Give back the whole listing exactly, line by line.

[Opening Entries supplied section]

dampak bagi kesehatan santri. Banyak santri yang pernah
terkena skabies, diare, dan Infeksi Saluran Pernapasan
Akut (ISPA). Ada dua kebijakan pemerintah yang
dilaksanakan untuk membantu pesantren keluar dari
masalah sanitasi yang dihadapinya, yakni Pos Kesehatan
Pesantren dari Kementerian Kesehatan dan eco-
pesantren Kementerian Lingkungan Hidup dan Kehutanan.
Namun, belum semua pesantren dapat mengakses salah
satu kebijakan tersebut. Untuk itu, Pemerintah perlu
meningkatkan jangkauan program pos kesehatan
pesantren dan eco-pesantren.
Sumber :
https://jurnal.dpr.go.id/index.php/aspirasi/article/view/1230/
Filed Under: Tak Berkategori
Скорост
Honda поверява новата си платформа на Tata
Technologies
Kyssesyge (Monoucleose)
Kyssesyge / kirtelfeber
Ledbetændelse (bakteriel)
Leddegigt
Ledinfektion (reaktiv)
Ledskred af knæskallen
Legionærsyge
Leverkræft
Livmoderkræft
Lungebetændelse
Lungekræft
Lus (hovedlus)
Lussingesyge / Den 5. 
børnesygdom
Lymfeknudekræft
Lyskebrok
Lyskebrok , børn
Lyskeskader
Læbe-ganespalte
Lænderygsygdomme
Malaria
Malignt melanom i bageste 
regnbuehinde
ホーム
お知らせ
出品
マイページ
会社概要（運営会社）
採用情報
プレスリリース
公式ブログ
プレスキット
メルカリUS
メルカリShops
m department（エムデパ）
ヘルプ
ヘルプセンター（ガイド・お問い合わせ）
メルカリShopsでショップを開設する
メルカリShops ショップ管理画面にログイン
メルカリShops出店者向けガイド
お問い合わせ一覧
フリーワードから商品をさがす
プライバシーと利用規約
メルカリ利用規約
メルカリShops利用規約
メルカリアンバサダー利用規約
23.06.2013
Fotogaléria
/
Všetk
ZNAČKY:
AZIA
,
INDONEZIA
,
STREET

[Closing Entries supplied section]

**Answer for this exercise**
dampak bagi kesehatan santri. Banyak santri yang pernah
terkena skabies, diare, dan Infeksi Saluran Pernapasan
Akut (ISPA). Ada dua kebijakan pemerintah yang
dilaksanakan untuk membantu pesantren keluar dari
masalah sanitasi yang dihadapinya, yakni Pos Kesehatan
Pesantren dari Kementerian Kesehatan dan eco-
pesantren Kementerian Lingkungan Hidup dan Kehutanan.
Namun, belum semua pesantren dapat mengakses salah
satu kebijakan tersebut. Untuk itu, Pemerintah perlu
meningkatkan jangkauan program pos kesehatan
pesantren dan eco-pesantren.
Sumber :
https://jurnal.dpr.go.id/index.php/aspirasi/article/view/1230/
Filed Under: Tak Berkategori
Скорост
Honda поверява новата си платформа на Tata
Technologies
Kyssesyge (Monoucleose)
Kyssesyge / kirtelfeber
Ledbetændelse (bakteriel)
Leddegigt
Ledinfektion (reaktiv)
Ledskred af knæskallen
Legionærsyge
Leverkræft
Livmoderkræft
Lungebetændelse
Lungekræft
Lus (hovedlus)
Lussingesyge / Den 5. 
børnesygdom
Lymfeknudekræft
Lyskebrok
Lyskebrok , børn
Lyskeskader
Læbe-ganespalte
Lænderygsygdomme
Malaria
Malignt melanom i bageste 
regnbuehinde
ホーム
お知らせ
出品
マイページ
会社概要（運営会社）
採用情報
プレスリリース
公式ブログ
プレスキット
メルカリUS
メルカリShops
m department（エムデパ）
ヘルプ
ヘルプセンター（ガイド・お問い合わせ）
メルカリShopsでショップを開設する
メルカリShops ショップ管理画面にログイン
メルカリShops出店者向けガイド
お問い合わせ一覧
フリーワードから商品をさがす
プライバシーと利用規約
メルカリ利用規約
メルカリShops利用規約
メルカリアンバサダー利用規約
23.06.2013
Fotogaléria
/
Všetk
ZNAČKY:
AZIA
,
INDONEZIA
,
STREET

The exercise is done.